Il y a bien longtemps, un député canadien décrivait un ballet comme « un tas de fruits – [injure antihomosexuelle utilisée chez les anglophones] qui sautent en sous-vêtements longs ». Qu’ils sautent, avais-je dit ! Vivre dans une démocratie pluraliste signifie être entouré d’une multiplicité de voix, dont certaines diront des choses que vous n’aimez pas. À moins que vous ne soyez prêt à respecter leur droit de parole, comme Salman Rushdie l’a si souvent fait, vous finirez par vivre dans une tyrannie.

Salman Rushdie nous a de nouveau enseigné une leçon profonde : la grande littérature sera toujours une question de vie ou de mort. Rushdie n’avait pas prévu de devenir un héros de la liberté d’expression, mais il en est un maintenant. Les écrivains du monde entier – ceux qui ne sont pas des hacks étatiques ou des robots soumis au lavage de cerveau – lui doivent un énorme vote de remerciement.

Traduction : Pierre Jasmin qui vous suggère aussi ce vidéo d’un discours émouvant de la jeune Isabelle Adjani bouleversée, sur les artistes qu’on veut tuer. C’était lors de la remise du prix à Cannes en 1989 pour son rôle de Camille Claudel, une artiste « tuée » par sa famille catholique qui l’a enfermée à l’asile plutôt que de l’appuyer dans son indépendance d’artiste face à Auguste Rodin. Elle a cité courageusement pour ce faire un extrait des Versets sataniques de Salman Rushdie, sachant qu’elle risquait gros, elle née d’un père d’origine kabyle, Mohammed Chérif Adjani.

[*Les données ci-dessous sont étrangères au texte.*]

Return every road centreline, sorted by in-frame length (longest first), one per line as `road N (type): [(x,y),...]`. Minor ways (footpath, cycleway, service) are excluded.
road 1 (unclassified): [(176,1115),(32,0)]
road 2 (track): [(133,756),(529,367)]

[1] à qui les Artistes pour la Paix doivent le plus important don de leur existence et que nous remercions pour la sagesse éclairante de ce texte

[2] PEN est une association d’écrivains internationale, fondée en 1921, qui a pour but de rassembler des écrivains de tous pays attachés aux valeurs de paix, de tolérance et de liberté sans lesquelles la création devient impossible.